#### [EXERCISE BRIEF]
Go over the entries below line by line, copying each one that contains the word "page".

#### [STORED DATA]
■ ■ ■

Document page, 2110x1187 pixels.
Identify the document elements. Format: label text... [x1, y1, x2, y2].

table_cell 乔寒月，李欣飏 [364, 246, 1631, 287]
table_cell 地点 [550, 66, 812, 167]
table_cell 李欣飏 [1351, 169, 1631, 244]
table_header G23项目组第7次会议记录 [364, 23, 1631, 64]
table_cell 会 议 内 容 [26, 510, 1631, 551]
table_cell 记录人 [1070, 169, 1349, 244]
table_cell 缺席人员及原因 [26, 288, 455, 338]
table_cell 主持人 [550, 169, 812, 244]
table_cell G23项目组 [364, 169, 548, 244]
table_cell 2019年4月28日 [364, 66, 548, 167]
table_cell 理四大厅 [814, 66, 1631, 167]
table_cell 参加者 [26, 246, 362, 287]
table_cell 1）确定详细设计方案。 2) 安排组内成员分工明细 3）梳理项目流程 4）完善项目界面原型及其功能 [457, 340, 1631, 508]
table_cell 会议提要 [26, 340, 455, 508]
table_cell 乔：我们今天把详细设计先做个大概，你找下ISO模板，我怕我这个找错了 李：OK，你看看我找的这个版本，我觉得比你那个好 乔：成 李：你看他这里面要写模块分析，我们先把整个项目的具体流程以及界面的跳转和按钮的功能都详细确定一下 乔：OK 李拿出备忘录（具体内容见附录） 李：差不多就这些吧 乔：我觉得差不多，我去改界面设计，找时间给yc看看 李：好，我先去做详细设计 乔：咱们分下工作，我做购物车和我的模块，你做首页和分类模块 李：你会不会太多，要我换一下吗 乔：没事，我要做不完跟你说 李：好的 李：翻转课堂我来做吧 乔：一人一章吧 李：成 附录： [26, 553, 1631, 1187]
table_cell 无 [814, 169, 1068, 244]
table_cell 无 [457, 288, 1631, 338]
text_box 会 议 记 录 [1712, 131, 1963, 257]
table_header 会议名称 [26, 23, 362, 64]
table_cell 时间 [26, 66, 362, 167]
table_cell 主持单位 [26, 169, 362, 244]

■ ■ ■

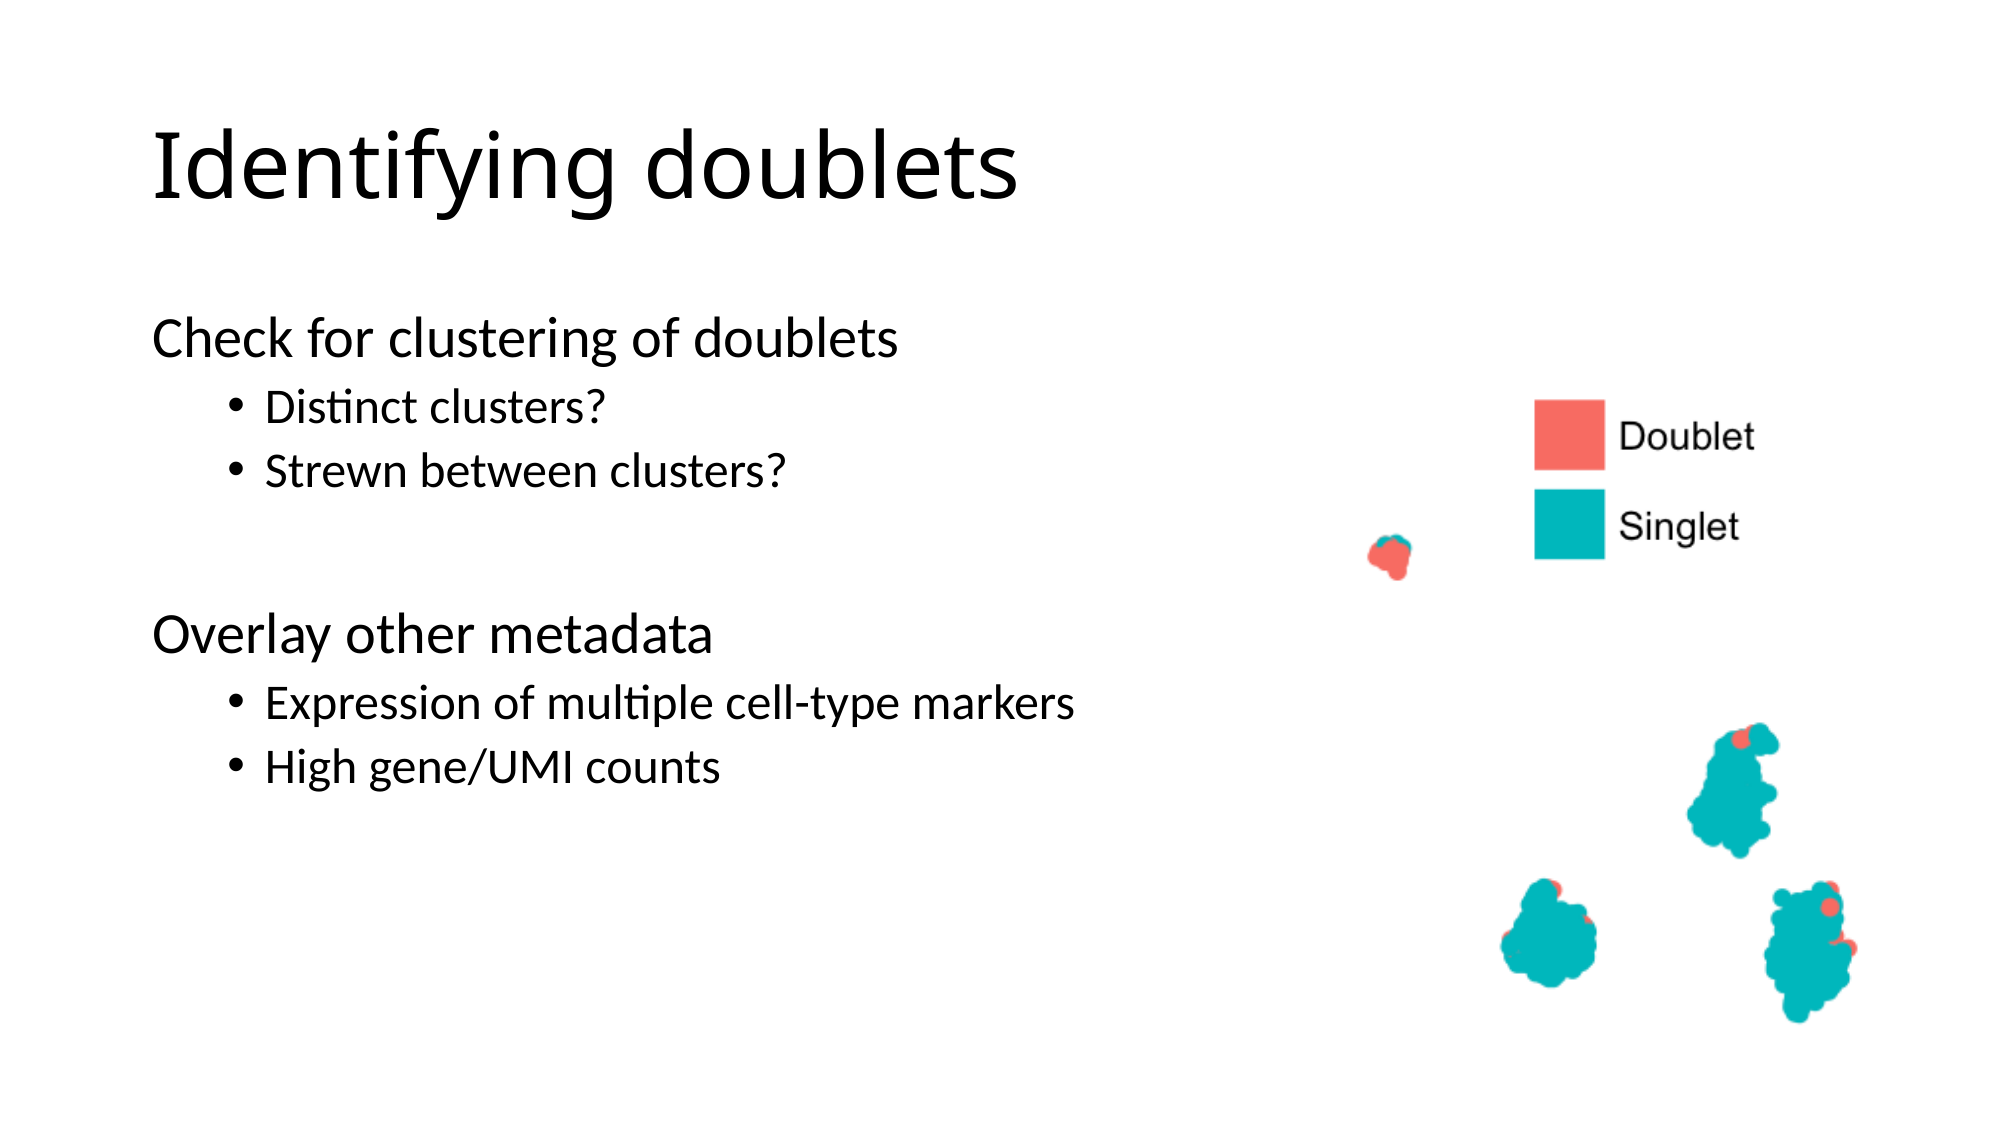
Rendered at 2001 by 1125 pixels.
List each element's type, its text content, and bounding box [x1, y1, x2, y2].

■ ■ ■

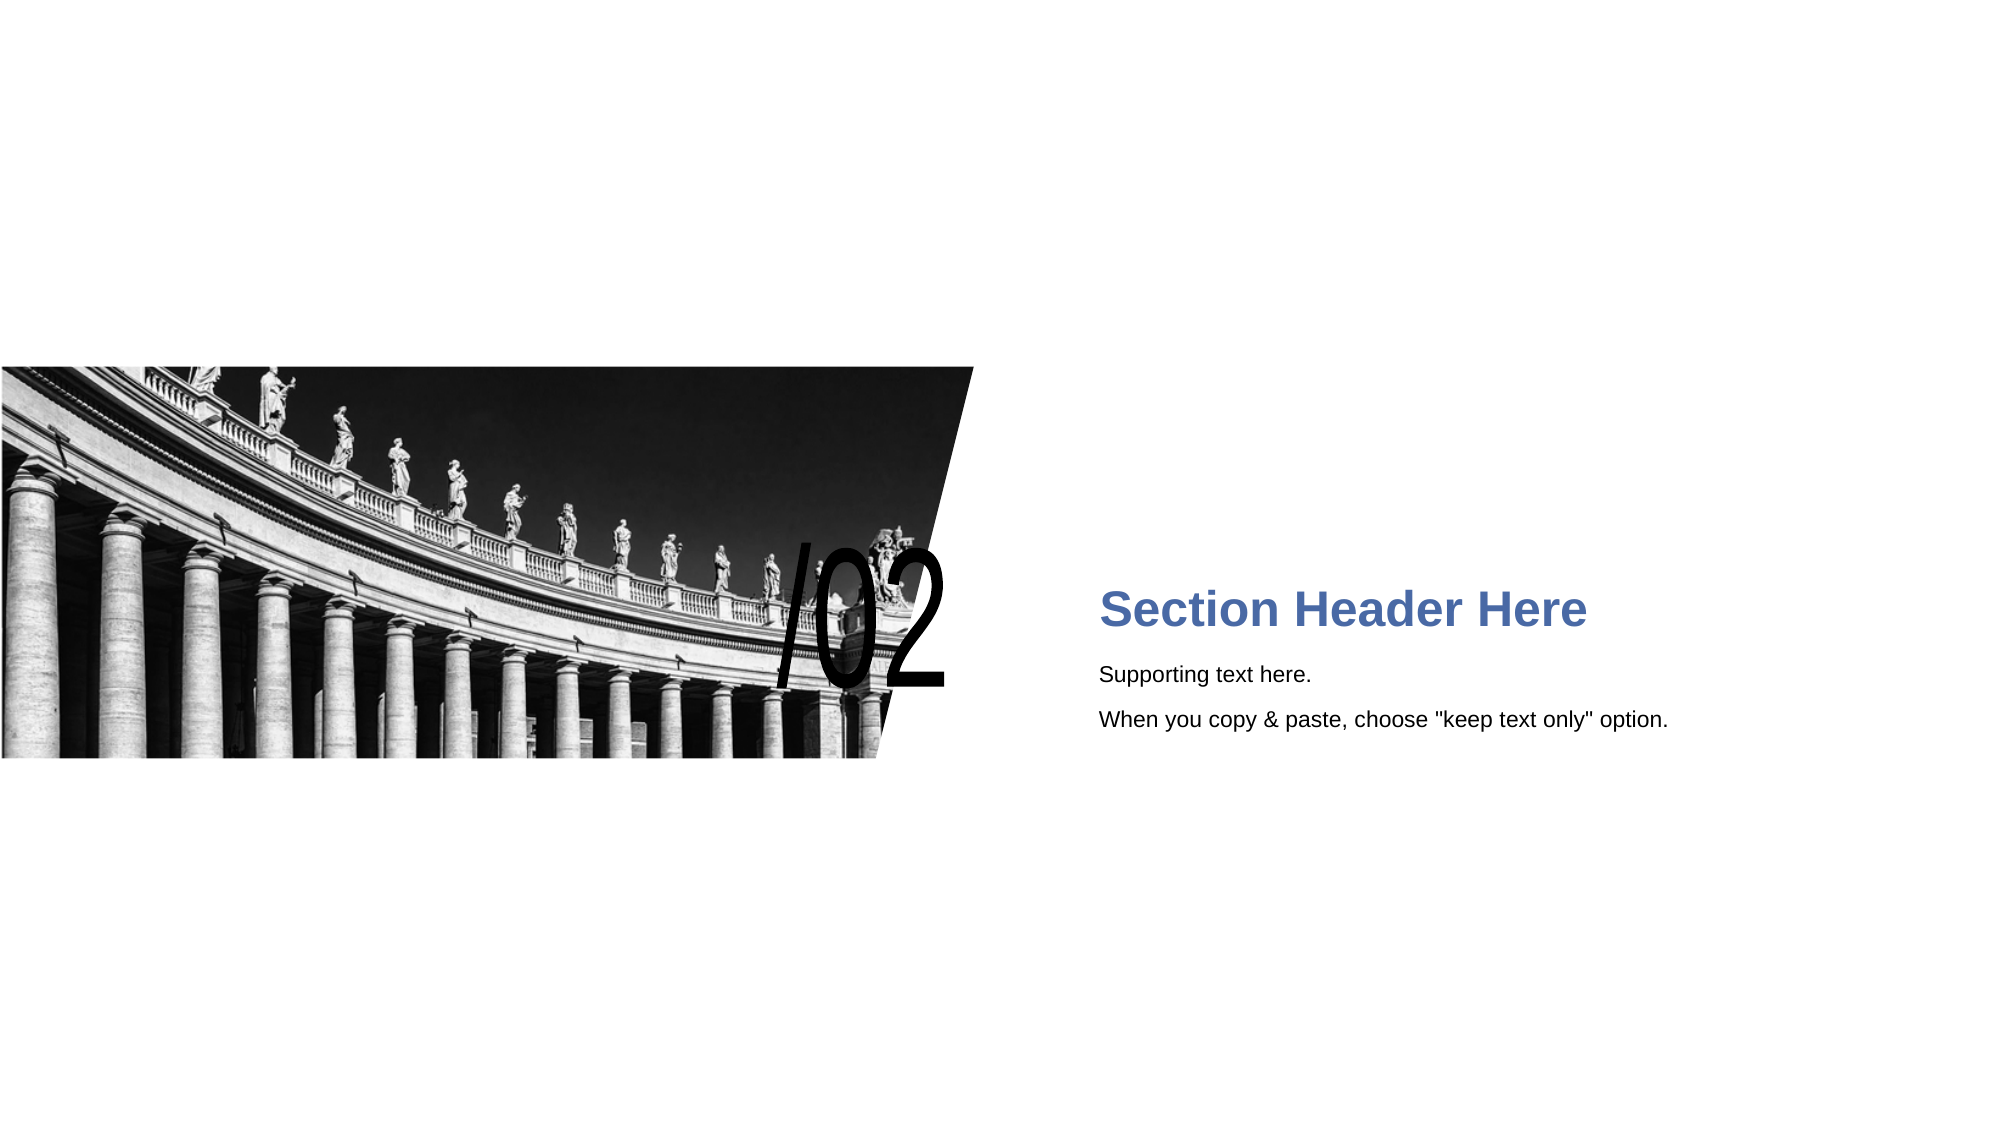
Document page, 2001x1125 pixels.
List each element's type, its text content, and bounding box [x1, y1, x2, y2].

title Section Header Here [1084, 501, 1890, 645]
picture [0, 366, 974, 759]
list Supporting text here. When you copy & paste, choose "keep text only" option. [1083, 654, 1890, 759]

■ ■ ■

#### [SOLUTION FOR THIS EXERCISE]
Document page, 2110x1187 pixels.
Document page, 2001x1125 pixels.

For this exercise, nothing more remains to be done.